**Exercise**: Reproduce the listing that follows so that each line matches the original exactly.

**Data section**:
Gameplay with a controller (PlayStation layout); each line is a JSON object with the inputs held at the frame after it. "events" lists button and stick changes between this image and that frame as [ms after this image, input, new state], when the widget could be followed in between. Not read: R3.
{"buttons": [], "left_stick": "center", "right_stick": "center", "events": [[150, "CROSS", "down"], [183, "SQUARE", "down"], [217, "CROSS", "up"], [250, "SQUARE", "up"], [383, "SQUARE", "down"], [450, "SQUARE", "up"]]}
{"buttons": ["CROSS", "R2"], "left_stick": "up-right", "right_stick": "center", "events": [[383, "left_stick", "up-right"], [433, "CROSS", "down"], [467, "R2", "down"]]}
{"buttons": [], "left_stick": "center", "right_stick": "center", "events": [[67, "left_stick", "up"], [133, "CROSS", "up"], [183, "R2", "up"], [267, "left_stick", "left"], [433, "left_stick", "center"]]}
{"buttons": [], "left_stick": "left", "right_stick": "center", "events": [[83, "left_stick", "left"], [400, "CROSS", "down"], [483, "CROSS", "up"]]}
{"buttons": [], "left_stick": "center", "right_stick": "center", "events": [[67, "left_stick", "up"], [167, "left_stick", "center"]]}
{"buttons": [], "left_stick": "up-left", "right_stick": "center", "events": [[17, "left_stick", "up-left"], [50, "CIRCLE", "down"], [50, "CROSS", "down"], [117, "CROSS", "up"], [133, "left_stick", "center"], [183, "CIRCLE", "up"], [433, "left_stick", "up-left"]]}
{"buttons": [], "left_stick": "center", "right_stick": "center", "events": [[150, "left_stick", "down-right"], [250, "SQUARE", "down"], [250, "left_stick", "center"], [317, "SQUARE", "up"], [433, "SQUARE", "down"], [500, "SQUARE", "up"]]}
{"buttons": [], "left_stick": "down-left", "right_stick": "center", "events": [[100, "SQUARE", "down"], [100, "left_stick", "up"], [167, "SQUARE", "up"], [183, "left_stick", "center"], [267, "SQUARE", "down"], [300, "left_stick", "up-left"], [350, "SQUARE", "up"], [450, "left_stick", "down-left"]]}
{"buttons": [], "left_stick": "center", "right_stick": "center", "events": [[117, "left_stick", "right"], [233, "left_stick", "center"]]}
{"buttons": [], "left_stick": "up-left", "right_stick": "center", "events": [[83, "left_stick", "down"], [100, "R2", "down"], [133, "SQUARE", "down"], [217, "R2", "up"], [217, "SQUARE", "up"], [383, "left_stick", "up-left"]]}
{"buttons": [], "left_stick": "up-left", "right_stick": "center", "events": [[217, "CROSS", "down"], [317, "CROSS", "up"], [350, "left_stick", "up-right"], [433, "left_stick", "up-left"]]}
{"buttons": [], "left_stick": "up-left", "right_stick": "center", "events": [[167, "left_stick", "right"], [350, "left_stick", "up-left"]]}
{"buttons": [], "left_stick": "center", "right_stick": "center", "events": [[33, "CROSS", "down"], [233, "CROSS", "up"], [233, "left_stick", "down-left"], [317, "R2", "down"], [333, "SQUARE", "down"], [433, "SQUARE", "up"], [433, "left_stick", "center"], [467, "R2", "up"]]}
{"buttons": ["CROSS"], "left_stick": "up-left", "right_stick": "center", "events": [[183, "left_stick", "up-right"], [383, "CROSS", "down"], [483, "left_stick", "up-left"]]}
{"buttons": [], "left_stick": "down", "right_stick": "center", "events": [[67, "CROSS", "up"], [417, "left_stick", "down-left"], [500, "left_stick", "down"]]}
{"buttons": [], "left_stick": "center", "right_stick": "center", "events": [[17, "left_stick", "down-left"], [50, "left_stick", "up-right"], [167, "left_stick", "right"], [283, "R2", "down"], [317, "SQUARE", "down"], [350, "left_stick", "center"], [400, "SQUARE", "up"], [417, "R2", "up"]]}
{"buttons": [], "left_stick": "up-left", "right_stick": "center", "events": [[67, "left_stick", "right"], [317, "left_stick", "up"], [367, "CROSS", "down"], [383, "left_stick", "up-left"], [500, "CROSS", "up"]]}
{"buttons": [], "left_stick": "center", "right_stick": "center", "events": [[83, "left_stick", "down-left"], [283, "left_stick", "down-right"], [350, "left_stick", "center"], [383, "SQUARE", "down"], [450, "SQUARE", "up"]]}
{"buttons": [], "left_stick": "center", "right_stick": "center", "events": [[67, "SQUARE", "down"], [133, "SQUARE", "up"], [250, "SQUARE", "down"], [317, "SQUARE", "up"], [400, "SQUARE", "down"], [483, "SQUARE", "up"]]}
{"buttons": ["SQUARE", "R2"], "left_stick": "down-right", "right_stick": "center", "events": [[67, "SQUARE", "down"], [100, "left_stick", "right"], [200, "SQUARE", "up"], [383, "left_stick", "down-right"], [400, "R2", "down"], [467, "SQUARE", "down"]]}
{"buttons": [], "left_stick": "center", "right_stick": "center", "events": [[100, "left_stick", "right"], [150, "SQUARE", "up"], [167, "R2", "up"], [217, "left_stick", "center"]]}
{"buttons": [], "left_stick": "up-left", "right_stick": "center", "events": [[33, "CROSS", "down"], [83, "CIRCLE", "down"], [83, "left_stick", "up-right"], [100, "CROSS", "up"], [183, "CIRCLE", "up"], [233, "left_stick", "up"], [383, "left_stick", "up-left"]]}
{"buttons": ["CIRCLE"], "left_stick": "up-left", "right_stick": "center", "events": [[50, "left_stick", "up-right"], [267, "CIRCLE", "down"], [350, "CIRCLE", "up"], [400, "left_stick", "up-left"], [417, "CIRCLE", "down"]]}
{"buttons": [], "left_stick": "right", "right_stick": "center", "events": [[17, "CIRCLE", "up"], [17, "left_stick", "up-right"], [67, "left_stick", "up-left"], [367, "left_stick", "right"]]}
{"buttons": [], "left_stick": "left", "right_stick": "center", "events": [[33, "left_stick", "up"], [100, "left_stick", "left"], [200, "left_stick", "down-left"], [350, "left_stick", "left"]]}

**Task output**:
Gameplay with a controller (PlayStation layout); each line is a JSON object with the inputs held at the frame after it. "events" lists button and stick changes between this image and that frame as [ms after this image, input, new state], when the widget could be followed in between. Not read: R3.
{"buttons": [], "left_stick": "center", "right_stick": "center", "events": [[150, "CROSS", "down"], [183, "SQUARE", "down"], [217, "CROSS", "up"], [250, "SQUARE", "up"], [383, "SQUARE", "down"], [450, "SQUARE", "up"]]}
{"buttons": ["CROSS", "R2"], "left_stick": "up-right", "right_stick": "center", "events": [[383, "left_stick", "up-right"], [433, "CROSS", "down"], [467, "R2", "down"]]}
{"buttons": [], "left_stick": "center", "right_stick": "center", "events": [[67, "left_stick", "up"], [133, "CROSS", "up"], [183, "R2", "up"], [267, "left_stick", "left"], [433, "left_stick", "center"]]}
{"buttons": [], "left_stick": "left", "right_stick": "center", "events": [[83, "left_stick", "left"], [400, "CROSS", "down"], [483, "CROSS", "up"]]}
{"buttons": [], "left_stick": "center", "right_stick": "center", "events": [[67, "left_stick", "up"], [167, "left_stick", "center"]]}
{"buttons": [], "left_stick": "up-left", "right_stick": "center", "events": [[17, "left_stick", "up-left"], [50, "CIRCLE", "down"], [50, "CROSS", "down"], [117, "CROSS", "up"], [133, "left_stick", "center"], [183, "CIRCLE", "up"], [433, "left_stick", "up-left"]]}
{"buttons": [], "left_stick": "center", "right_stick": "center", "events": [[150, "left_stick", "down-right"], [250, "SQUARE", "down"], [250, "left_stick", "center"], [317, "SQUARE", "up"], [433, "SQUARE", "down"], [500, "SQUARE", "up"]]}
{"buttons": [], "left_stick": "down-left", "right_stick": "center", "events": [[100, "SQUARE", "down"], [100, "left_stick", "up"], [167, "SQUARE", "up"], [183, "left_stick", "center"], [267, "SQUARE", "down"], [300, "left_stick", "up-left"], [350, "SQUARE", "up"], [450, "left_stick", "down-left"]]}
{"buttons": [], "left_stick": "center", "right_stick": "center", "events": [[117, "left_stick", "right"], [233, "left_stick", "center"]]}
{"buttons": [], "left_stick": "up-left", "right_stick": "center", "events": [[83, "left_stick", "down"], [100, "R2", "down"], [133, "SQUARE", "down"], [217, "R2", "up"], [217, "SQUARE", "up"], [383, "left_stick", "up-left"]]}
{"buttons": [], "left_stick": "up-left", "right_stick": "center", "events": [[217, "CROSS", "down"], [317, "CROSS", "up"], [350, "left_stick", "up-right"], [433, "left_stick", "up-left"]]}
{"buttons": [], "left_stick": "up-left", "right_stick": "center", "events": [[167, "left_stick", "right"], [350, "left_stick", "up-left"]]}
{"buttons": [], "left_stick": "center", "right_stick": "center", "events": [[33, "CROSS", "down"], [233, "CROSS", "up"], [233, "left_stick", "down-left"], [317, "R2", "down"], [333, "SQUARE", "down"], [433, "SQUARE", "up"], [433, "left_stick", "center"], [467, "R2", "up"]]}
{"buttons": ["CROSS"], "left_stick": "up-left", "right_stick": "center", "events": [[183, "left_stick", "up-right"], [383, "CROSS", "down"], [483, "left_stick", "up-left"]]}
{"buttons": [], "left_stick": "down", "right_stick": "center", "events": [[67, "CROSS", "up"], [417, "left_stick", "down-left"], [500, "left_stick", "down"]]}
{"buttons": [], "left_stick": "center", "right_stick": "center", "events": [[17, "left_stick", "down-left"], [50, "left_stick", "up-right"], [167, "left_stick", "right"], [283, "R2", "down"], [317, "SQUARE", "down"], [350, "left_stick", "center"], [400, "SQUARE", "up"], [417, "R2", "up"]]}
{"buttons": [], "left_stick": "up-left", "right_stick": "center", "events": [[67, "left_stick", "right"], [317, "left_stick", "up"], [367, "CROSS", "down"], [383, "left_stick", "up-left"], [500, "CROSS", "up"]]}
{"buttons": [], "left_stick": "center", "right_stick": "center", "events": [[83, "left_stick", "down-left"], [283, "left_stick", "down-right"], [350, "left_stick", "center"], [383, "SQUARE", "down"], [450, "SQUARE", "up"]]}
{"buttons": [], "left_stick": "center", "right_stick": "center", "events": [[67, "SQUARE", "down"], [133, "SQUARE", "up"], [250, "SQUARE", "down"], [317, "SQUARE", "up"], [400, "SQUARE", "down"], [483, "SQUARE", "up"]]}
{"buttons": ["SQUARE", "R2"], "left_stick": "down-right", "right_stick": "center", "events": [[67, "SQUARE", "down"], [100, "left_stick", "right"], [200, "SQUARE", "up"], [383, "left_stick", "down-right"], [400, "R2", "down"], [467, "SQUARE", "down"]]}
{"buttons": [], "left_stick": "center", "right_stick": "center", "events": [[100, "left_stick", "right"], [150, "SQUARE", "up"], [167, "R2", "up"], [217, "left_stick", "center"]]}
{"buttons": [], "left_stick": "up-left", "right_stick": "center", "events": [[33, "CROSS", "down"], [83, "CIRCLE", "down"], [83, "left_stick", "up-right"], [100, "CROSS", "up"], [183, "CIRCLE", "up"], [233, "left_stick", "up"], [383, "left_stick", "up-left"]]}
{"buttons": ["CIRCLE"], "left_stick": "up-left", "right_stick": "center", "events": [[50, "left_stick", "up-right"], [267, "CIRCLE", "down"], [350, "CIRCLE", "up"], [400, "left_stick", "up-left"], [417, "CIRCLE", "down"]]}
{"buttons": [], "left_stick": "right", "right_stick": "center", "events": [[17, "CIRCLE", "up"], [17, "left_stick", "up-right"], [67, "left_stick", "up-left"], [367, "left_stick", "right"]]}
{"buttons": [], "left_stick": "left", "right_stick": "center", "events": [[33, "left_stick", "up"], [100, "left_stick", "left"], [200, "left_stick", "down-left"], [350, "left_stick", "left"]]}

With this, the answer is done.